Mother Seeks Justice for Daughter Gloria Daniela Lopez' Mysterious South American Murder
LOS ANGELES (CBS/AP) No mother should have to go through Gloria Lema's nightmare.
The California mother is pushing for an investigation into the killing of her daughter Gloria Daniela Lopez in Ecuador, but the U.S. Embassy is doing little about the case, the Los Angeles Times reports.
"The police ...can't do anything, because they said she's American," Lema said to the paper. "They need to send someone from here (United States) to investigate."
Lema said Wednesday her 26-year-old daughter was stabbed and her throat was slit in Ambato, Ecuador, three days before she was scheduled to return home to California after a vacation.
A family friend also claims Lopez was decapitated and possibly raped, according to the Los Angeles Times, yet no official has confirmed this statement.
According to the paper, Lopez was a sociology student at California State University, Los Angeles, who was enjoying a summer vacation with a cousin and aunt in the provincial capital Quito.
"She wanted to finish her degree and return to work with poor children there.
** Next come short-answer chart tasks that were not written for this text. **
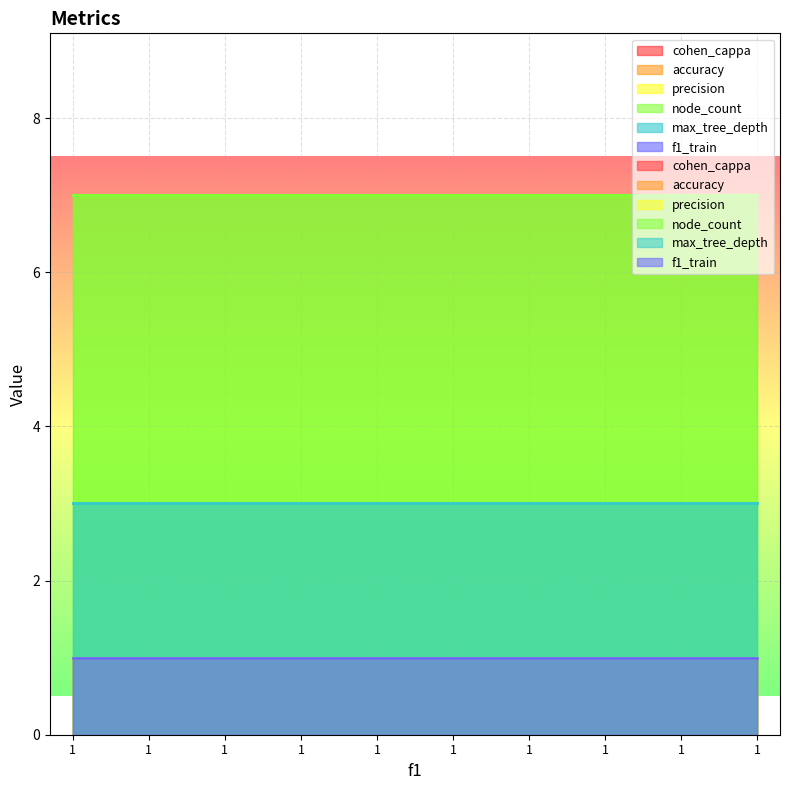

What is the total value across all series at 1?

14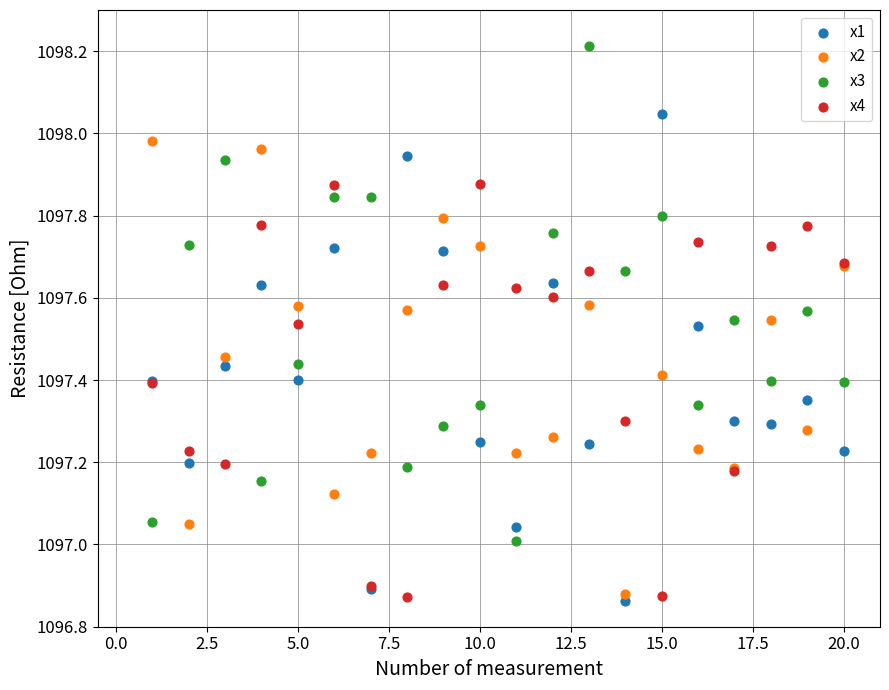

Which series contains the highest Y value?

x3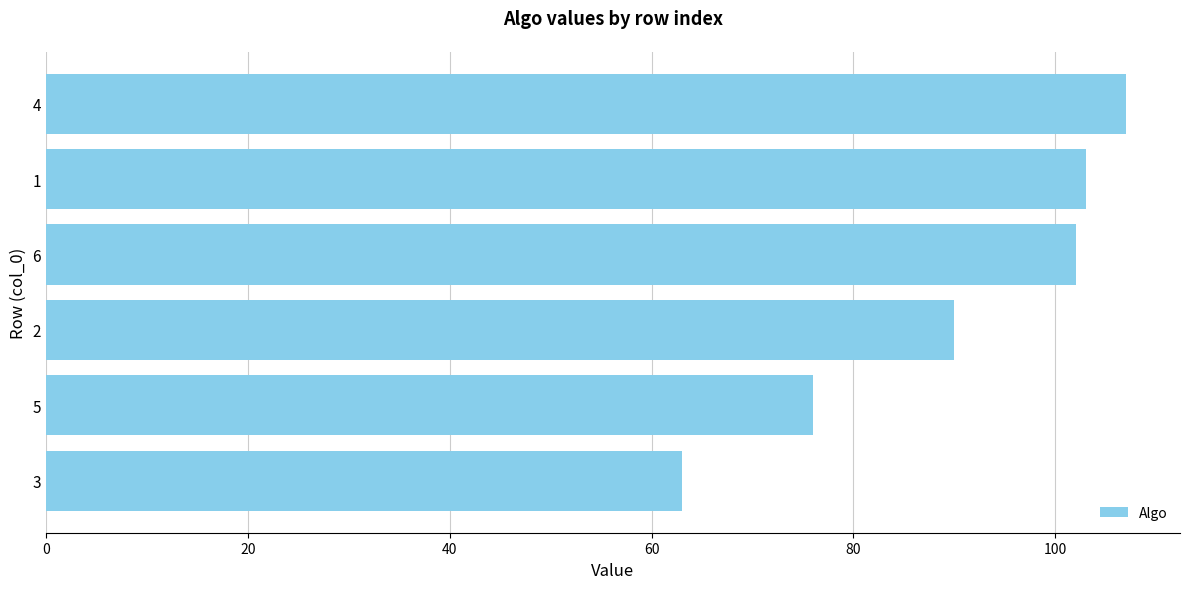

Reading bottom to top, what are all the values shown in this chart?

63	76	90	102	103	107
She was beautiful inside and out," Lema told the Los Angeles Times.
Lema travelled to Ecuador to identify her daughter's body and says she was frustrated when police told her they had no evidence in the case, the paper reported.
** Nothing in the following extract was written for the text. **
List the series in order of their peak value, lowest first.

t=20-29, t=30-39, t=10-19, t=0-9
But a local Ecuadorian newspaper, El Heraldo Ambato, published a photo from her daughter's crime scene, according to the Washington Post. The photo shows a man in a white coat carrying a plastic bag with a cell phone inside, which Lema believes belonged to her daughter.
"It's a month already, and they don't have anybody," Lema continued, "They don't do anything, nothing."
A spokeswoman for the American embassy in Quito says Lopez's body was found Sept. 10 but the consulate wasn't notified until Sept. 15.
Embassy officials say they're working with local prosecutors and police, who say the slaying was likely a "crime of passion" and that they have not identified any suspects.
But Lema believes there are clues out there. According to the Los Angeles Times, Lema said Ecuadorian law enforcement officials told her they did not have the technology or the $2,600 to do DNA tests.
"I think they want money," Lema, a hairstylist, told the paper, "I wanted to defend my daughter, but I don't have any, and I didn't understand because I was emotional and in so much pain."